Your objective = Every line of the entries below from the one containing "root of tail: (1567, 560)" to the one containing "left elbow: (340, 422)", both ends included, must be written out exactly. No other line belongs in the answer.

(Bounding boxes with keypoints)
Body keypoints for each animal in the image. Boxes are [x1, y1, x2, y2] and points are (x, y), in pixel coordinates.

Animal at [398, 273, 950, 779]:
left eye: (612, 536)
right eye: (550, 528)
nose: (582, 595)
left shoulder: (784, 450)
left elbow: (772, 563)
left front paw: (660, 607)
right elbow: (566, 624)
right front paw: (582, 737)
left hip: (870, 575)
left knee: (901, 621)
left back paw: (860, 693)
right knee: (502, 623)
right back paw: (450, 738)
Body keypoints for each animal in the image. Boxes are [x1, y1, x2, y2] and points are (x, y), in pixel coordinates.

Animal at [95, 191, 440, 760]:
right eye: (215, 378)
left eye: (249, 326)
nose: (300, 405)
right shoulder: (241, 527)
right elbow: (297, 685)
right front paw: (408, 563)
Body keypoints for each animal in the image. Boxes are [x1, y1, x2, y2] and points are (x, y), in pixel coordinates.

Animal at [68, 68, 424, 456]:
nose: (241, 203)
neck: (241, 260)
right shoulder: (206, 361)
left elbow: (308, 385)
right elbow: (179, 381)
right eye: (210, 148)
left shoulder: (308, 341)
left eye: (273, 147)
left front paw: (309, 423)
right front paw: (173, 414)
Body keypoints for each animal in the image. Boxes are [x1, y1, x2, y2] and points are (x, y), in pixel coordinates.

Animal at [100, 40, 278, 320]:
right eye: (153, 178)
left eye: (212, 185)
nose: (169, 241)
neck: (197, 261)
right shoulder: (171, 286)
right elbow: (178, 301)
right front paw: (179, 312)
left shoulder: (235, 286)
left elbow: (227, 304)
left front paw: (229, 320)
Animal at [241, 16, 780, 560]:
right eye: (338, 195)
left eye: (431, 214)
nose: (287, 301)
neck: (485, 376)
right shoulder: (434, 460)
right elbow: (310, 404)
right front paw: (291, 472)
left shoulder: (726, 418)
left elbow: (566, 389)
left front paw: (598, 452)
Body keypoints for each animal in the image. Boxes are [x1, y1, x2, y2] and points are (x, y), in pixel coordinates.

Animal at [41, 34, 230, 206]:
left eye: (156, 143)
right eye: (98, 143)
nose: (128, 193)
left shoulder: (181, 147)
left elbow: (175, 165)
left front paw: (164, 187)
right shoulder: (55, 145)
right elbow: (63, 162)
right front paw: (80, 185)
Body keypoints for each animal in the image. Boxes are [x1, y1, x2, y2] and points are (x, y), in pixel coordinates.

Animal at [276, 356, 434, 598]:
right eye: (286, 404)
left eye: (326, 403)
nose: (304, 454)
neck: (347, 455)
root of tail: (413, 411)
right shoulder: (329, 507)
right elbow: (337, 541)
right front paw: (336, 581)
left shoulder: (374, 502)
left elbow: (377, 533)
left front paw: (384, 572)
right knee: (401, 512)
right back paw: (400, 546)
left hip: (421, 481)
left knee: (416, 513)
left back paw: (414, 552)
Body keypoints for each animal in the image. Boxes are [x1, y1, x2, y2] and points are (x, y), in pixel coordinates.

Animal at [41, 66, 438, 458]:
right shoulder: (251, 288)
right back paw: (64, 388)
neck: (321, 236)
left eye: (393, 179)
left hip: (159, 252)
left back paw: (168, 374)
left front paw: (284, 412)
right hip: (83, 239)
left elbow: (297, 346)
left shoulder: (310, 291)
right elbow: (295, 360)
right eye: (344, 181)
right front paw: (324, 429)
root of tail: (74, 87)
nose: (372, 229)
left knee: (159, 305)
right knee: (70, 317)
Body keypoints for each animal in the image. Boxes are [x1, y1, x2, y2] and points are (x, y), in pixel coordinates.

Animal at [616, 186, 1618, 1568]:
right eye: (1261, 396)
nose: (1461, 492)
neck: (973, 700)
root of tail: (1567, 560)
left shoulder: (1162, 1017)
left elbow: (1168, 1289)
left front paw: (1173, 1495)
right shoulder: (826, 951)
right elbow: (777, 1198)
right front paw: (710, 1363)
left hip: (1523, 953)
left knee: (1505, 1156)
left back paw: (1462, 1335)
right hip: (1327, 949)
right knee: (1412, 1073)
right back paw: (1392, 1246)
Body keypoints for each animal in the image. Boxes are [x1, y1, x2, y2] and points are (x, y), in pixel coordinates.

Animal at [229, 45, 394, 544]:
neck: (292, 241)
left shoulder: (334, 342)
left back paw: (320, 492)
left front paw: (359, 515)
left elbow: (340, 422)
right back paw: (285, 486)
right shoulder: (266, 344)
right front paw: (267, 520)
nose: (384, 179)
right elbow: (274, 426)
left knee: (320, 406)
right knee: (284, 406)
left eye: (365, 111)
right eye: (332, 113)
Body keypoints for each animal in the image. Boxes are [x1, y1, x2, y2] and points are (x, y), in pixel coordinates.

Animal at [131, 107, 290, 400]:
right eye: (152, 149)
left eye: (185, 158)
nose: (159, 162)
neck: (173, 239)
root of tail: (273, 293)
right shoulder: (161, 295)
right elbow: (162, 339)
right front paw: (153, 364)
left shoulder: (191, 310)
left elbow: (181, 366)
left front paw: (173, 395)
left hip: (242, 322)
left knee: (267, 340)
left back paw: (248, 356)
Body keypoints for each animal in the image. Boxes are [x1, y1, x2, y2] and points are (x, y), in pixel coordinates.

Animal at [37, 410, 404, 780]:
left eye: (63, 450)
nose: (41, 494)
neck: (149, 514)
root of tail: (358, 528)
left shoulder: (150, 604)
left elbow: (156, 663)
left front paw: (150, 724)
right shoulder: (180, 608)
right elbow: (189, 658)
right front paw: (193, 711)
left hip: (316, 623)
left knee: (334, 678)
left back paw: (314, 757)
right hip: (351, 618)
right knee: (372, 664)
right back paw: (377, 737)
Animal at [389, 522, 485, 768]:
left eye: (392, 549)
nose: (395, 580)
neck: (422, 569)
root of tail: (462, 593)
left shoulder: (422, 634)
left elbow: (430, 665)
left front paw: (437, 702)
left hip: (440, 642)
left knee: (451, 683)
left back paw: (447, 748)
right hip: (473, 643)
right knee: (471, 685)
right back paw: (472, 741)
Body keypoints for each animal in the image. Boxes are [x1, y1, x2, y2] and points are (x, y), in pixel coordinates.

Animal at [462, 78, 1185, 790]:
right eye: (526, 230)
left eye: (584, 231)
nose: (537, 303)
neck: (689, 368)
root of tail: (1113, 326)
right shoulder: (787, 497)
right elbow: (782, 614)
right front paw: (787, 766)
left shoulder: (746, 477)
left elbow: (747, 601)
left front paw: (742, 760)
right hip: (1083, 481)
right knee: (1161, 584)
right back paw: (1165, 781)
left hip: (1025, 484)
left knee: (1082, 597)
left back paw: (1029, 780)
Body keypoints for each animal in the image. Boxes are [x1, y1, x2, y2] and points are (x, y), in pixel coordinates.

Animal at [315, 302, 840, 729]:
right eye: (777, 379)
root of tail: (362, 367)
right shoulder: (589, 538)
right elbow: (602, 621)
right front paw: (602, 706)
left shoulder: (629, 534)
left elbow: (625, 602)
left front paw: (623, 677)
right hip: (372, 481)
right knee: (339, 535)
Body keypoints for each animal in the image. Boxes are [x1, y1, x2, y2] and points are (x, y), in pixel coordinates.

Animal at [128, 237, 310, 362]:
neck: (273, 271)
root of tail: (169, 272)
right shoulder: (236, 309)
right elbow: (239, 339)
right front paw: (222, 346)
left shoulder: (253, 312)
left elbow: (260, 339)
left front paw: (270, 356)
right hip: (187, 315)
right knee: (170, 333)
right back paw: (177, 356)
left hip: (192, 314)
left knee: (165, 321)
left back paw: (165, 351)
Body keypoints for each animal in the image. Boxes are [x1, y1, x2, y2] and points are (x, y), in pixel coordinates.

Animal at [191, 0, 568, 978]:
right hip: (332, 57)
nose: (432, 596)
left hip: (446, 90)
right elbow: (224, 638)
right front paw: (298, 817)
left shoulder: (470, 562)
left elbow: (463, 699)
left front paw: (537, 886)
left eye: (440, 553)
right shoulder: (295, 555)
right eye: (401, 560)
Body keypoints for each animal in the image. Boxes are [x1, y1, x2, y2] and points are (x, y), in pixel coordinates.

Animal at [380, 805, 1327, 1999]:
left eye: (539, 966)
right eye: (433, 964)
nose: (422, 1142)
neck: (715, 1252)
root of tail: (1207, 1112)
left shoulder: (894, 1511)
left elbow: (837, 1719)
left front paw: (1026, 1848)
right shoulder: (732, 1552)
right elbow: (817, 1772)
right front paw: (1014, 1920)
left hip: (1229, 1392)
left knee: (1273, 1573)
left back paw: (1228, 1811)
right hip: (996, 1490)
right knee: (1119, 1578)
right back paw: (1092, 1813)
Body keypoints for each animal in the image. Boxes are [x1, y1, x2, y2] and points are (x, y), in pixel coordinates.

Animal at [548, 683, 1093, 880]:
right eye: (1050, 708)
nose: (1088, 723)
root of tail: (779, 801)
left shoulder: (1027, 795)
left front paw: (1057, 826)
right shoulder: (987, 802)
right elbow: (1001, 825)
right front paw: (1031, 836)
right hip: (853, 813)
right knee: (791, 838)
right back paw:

Your solution =
root of tail: (1567, 560)
left shoulder: (1162, 1017)
left elbow: (1168, 1289)
left front paw: (1173, 1495)
right shoulder: (826, 951)
right elbow: (777, 1198)
right front paw: (710, 1363)
left hip: (1523, 953)
left knee: (1505, 1156)
left back paw: (1462, 1335)
right hip: (1327, 949)
right knee: (1412, 1073)
right back paw: (1392, 1246)
Body keypoints for each animal in the image. Boxes are [x1, y1, x2, y2] and points are (x, y), in pixel coordinates.

Animal at [229, 45, 394, 544]:
neck: (292, 241)
left shoulder: (334, 342)
left back paw: (320, 492)
left front paw: (359, 515)
left elbow: (340, 422)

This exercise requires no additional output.